My horse/pony is 14hh at the moment. However, she turned 3 in April so she may grow slightly still? Parents were both horses. I think how much weight a horse can carry varies. I think you need to look at the bone structure and if if it is a 'stocky' horse. I also think the shorter ones are better since they have larger bones maybe? My horse/pony has draft influence....so I am told anyway. She has a nice stocky build. I am comfortable riding her at 5'2" and 180lbs. I only trail ride and don't jump or anything fancy. She seems to hold up fine to me and I have always refused to ride a horse that made me feel that I was too big for it. Also, some horses have very little withers and some have mountains....so measuring at the withers to me is kind of odd....even though that is how it is done. I horse with highter withers can have a lower back compared to a horse with no withers being taller at the back...which is where the saddle is....making the other horse seem shorter...but since the withers are higher, the horse it taller. How would the horse react if I was too big? She always seems happy and willing to do anything I ask.


----------



## clippityclop

I am 5'6" and weigh 140. I use a wintec dressage to ride my 13.2 pony to 'tune him up' from time to time for my young girls, but I do not ride him regularly. He is a half Welsh (the paint in my horses tab under my avatar) and can do all three gaits with me, but I would never ask him to carry me on a regular basis. Even tho I am lighter than some of the other ladies riding ponies here and am a good rider, I am taller and can tell that my taller frame throws him off balance a bit. Don't know what good that info will do for you, but all info can be helpful at some point. 

The roan pony in question is super cute and I would take her home in a heartbeat and teach her to drive my cart (that's what my pony does for me). I agree with the others - a picture is worth a thousand words - so send us some!!


----------



## chasingfireflies

If the gate behind her head is made of 2x6's (approximately), then the stall wall is about 4' tall. That would put her at somewhere around 12 hands. Is that right? There's a huge difference between 14.2 and 12 something!! 

But she is super sweet looking!!!


----------



## chasingfireflies

Golden...is that "shin" splint boot for real?? That was crazy! I'm no expert...and I was looking at her asking myself...really?? is this a joke???
________________________
→ Aim
Copy out the part of the horse forum thread from "If the gate" up to and including "super sweet looking!!!".

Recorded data
________________________
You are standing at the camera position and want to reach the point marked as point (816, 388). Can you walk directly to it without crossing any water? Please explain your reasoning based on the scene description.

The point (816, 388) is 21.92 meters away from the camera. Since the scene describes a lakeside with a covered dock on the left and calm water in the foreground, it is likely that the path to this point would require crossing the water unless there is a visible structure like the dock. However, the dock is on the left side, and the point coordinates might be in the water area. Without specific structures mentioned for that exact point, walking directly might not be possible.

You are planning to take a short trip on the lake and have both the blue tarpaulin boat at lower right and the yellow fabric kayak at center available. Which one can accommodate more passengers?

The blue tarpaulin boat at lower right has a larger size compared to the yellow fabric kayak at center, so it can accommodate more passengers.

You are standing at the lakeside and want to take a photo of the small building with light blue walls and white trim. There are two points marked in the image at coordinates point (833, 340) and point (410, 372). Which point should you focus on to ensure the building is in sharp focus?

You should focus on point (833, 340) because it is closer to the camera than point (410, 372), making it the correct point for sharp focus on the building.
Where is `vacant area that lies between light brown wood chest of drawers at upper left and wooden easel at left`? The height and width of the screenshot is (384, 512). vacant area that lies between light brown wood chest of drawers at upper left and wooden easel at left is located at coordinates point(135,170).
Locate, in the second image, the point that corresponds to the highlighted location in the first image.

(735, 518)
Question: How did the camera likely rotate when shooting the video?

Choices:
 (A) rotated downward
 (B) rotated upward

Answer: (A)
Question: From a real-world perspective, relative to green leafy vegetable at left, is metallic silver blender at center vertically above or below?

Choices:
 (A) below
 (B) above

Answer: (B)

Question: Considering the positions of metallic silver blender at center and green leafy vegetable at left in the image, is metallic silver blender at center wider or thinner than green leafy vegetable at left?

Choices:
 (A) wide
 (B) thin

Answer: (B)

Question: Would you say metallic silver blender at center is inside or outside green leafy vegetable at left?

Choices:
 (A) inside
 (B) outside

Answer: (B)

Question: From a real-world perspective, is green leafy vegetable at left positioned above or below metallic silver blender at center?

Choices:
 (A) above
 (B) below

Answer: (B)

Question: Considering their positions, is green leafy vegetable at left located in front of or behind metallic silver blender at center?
________________________
→ Result below
If the gate behind her head is made of 2x6's (approximately), then the stall wall is about 4' tall. That would put her at somewhere around 12 hands. Is that right? There's a huge difference between 14.2 and 12 something!! 

But she is super sweet looking!!!